■ EXERCISE TEXT:
━━━━━━━━━━━━━━━━━━━━━━━━━━━━━━

- Special Sections
- Public Notices
FRANKFORT, Ky. – Spring-cleaning season has arrived, and for many Kentuckians that means burning unwanted debris. But before you light that burn pile, the Kentucky Division for Air Quality reminds you to ‘learn before you burn.’ Many people may not realize that burning garbage is illegal in Kentucky and could result in fines of up to $25,000 per day per violation.
“Garbage doesn’t just disappear when it is burned,” said DAQ Director Sean Alteri. “Burning garbage emits dangerous pollutants into the atmosphere that are harmful to public health.” Dioxins, hydrochloric acid, formaldehyde and heavy metals are just some of the toxic substances found in smoke from backyard burning of garbage, Alteri added.
Children, the elderly and those with existing health problems like asthma and heart disease are most at risk from open burning. Children are particularly sensitive to air pollution because their bodies are still developing. Children also breathe 50 percent more oxygen per pound of body weight than adults do, so their lungs are exposed to more harmful pollutants.
State law prohibits the burning of many materials including plastic, tires, cans, coated wire, carpeting and food waste. In addition, the burning of trailers, buildings, and construction and demolition debris such as shingles, drywall and insulation is prohibited. Painted, stained or treated wood products like fence posts, pallets and furniture are illegal to burn, because they release dangerous toxins into the air. Items that cannot be recycled should be taken to a state-permitted landfill.

━━━━━━━━━━━━━━━━━━━━━━━━━━━━━━

Text data extracted from the page

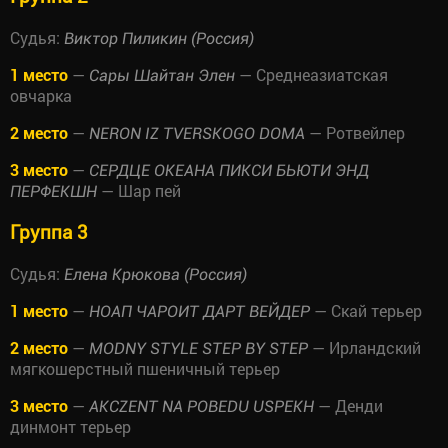
Судья:
Виктор Пиликин (Россия)
1 место
—
— Среднеазиатская
Сары Шайтан Элен
овчарка
2 место
—
— Ротвейлер
NERON IZ TVERSKOGO DOMA
3 место
—
СЕРДЦЕ ОКЕАНА ПИКСИ БЬЮТИ ЭНД
— Шар пей
ПЕРФЕКШН
Группа 3
Судья:
Елена Крюкова (Россия)
1 место
—
— Скай терьер
НОАП ЧАРОИТ ДАРТ ВЕЙДЕР
2 место
—
— Ирландский
MODNY STYLE STEP BY STEP
мягкошерстный пшеничный терьер
3 место
—
— Денди
AKCZENT NA POBEDU USPEKH
динмонт терьер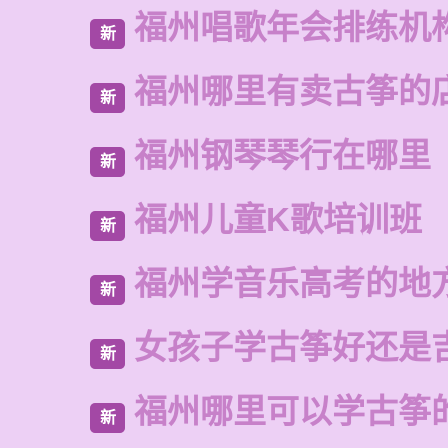
福州唱歌年会排练机
新
福州哪里有卖古筝的
新
福州钢琴琴行在哪里
新
福州儿童K歌培训班
新
福州学音乐高考的地
新
女孩子学古筝好还是
新
福州哪里可以学古筝
新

━━━━━━━━━━━━━━━━━━━━━━━━━━━━━━

■ ASSIGNMENT 1:
Answer these questions using the article on burning garbage in Kentucky.
(a) What is the name of the DAQ Director quoted in the article?
(b) How much more oxygen per pound of body weight do children breathe than adults?
(c) Where should items that cannot be recycled be taken?
■ ASSIGNMENT 2: Translate this sentence from the article on burning garbage in Kentucky into Spanish: "Children are particularly sensitive to air pollution because their bodies are still developing."
■ ASSIGNMENT 3: Pick up the article on burning garbage in Kentucky and write a continuation that follows its last sentence.

■ RESPONSE 1:
(a) Sean Alteri
(b) 50 percent more
(c) To a state-permitted landfill

■ RESPONSE 2: Los niños son particularmente sensibles a la contaminación del aire porque sus cuerpos todavía se están desarrollando.

■ RESPONSE 3:
Open burning isn’t just unhealthy, it’s also dangerous. A small fire can quickly spread, especially during windy weather, resulting in widespread damage. This year in April alone, the Kentucky Division of Forestry reported 385 separate wildfires burning a total of 11,521 acres. This is 100 fires more than last year’s total for April.
Some open burning is legal with restrictions. Campfires, fires for cooking, and fires to dispose of tree limbs are permitted in most counties, except when a county-wide burn ban has been declared, or when prohibited by local ordinance.
Boone, Boyd, Bullitt, Campbell, Kenton, Lawrence and Oldham counties face additional open burning restrictions during ozone season, which runs from May 1 through September 30. During these months, open burning of tree limbs and brush, land clearing, and household paper products is not permitted. Open burning is never permitted in Jefferson County.
Use common sense before burning anything:
· Never burn within 50 feet of any structure
· Never burn near streams or sinkholes
· Never burn near landfills or under utility lines
To report illegal open burning or to learn more about open burning restrictions in your area, please call the Division for Air Quality’s open burn hotline at 1-888-BURN-LAW (1-888-287-6529) or visit http://air.ky.gov.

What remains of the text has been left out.